Elective Share and Bankruptcy

The bankruptcy code provides that if a debtor acquires or becomes entitled to inherit property within 180 days after filing a bankruptcy, the right to that inheritance belongs to the bankruptcy trustee. So if a person dies during that time, and the debtor is the beneficiary of the will or life insurance, the debtor is obligated to turnover these funds.

In a recent case, Judge Paul Hyman in the Southern District of Florida addressed the issue of an elective share. In Re Miller, Case No 09-19821, adv No 10-3152., 441 BR 154 The debtor’s husband died on March 6, 2009. Debtor filed bankruptcy on May 14, 2009. The husband had an IRA in which the children were the beneficiaries. So the debtor apparently had no right to these funds. But actually, the debtor had a right to claim an elective share of 30% of her husband’s assets. The debtor did not assert the election until 350 days after the petition was filed. The trustee, Michael Bakst, claimed that the funds had to be turned over. trustee.

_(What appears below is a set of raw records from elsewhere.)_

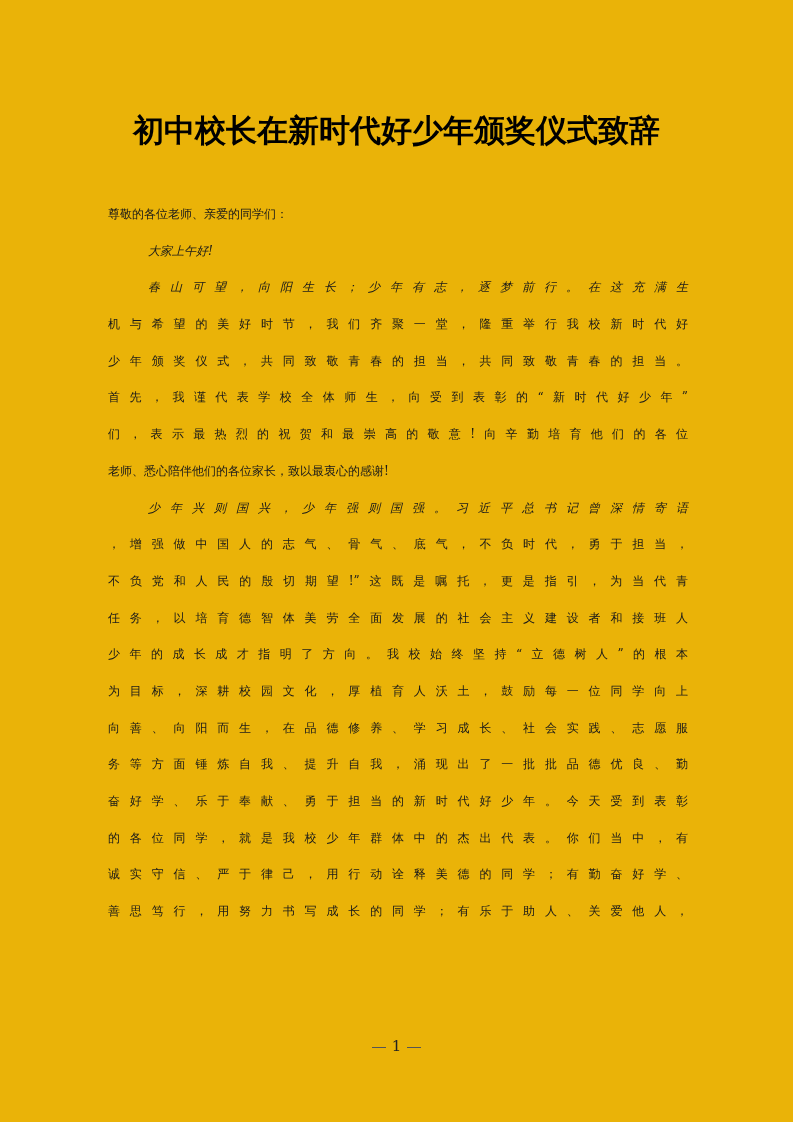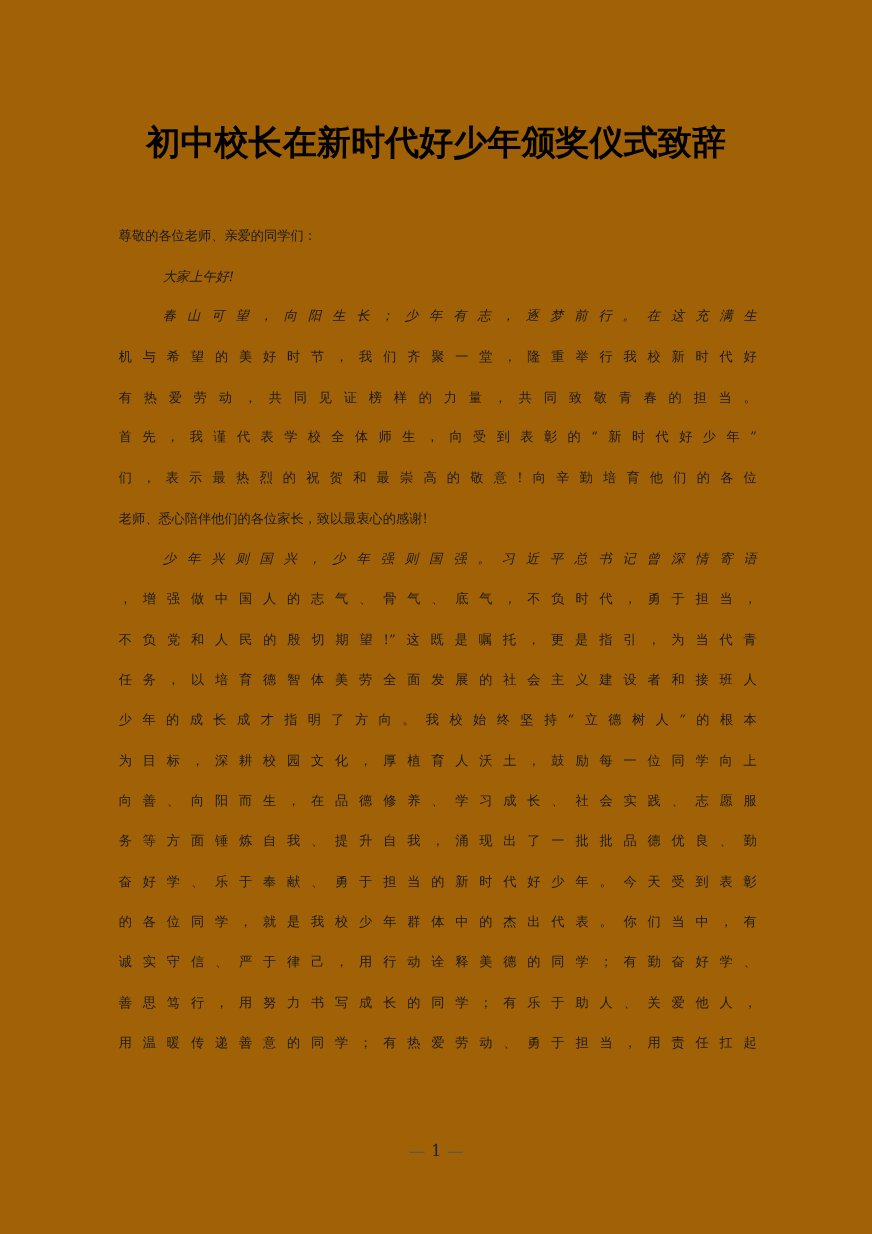--- a/index.html
+++ b/index.html
@@ -20,7 +20,7 @@
     left: 0; top: 0;
     width: 793px;
     height: 1122px;
-    background: #a16207;
+    background: #eab308;
   }
   .title {
     position: absolute;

Judge Hyman held that the elective share is a personal right of the debtor and was not property of the estate. The personal right was not a property right. (Consider the likelihood of a different result if the debtor had been a beneficiary of a will and filed a disclaimer in the probate case).

As a Fort Lauderdale bankruptcy attorney, probate issues at times must be considered to properly represent my client.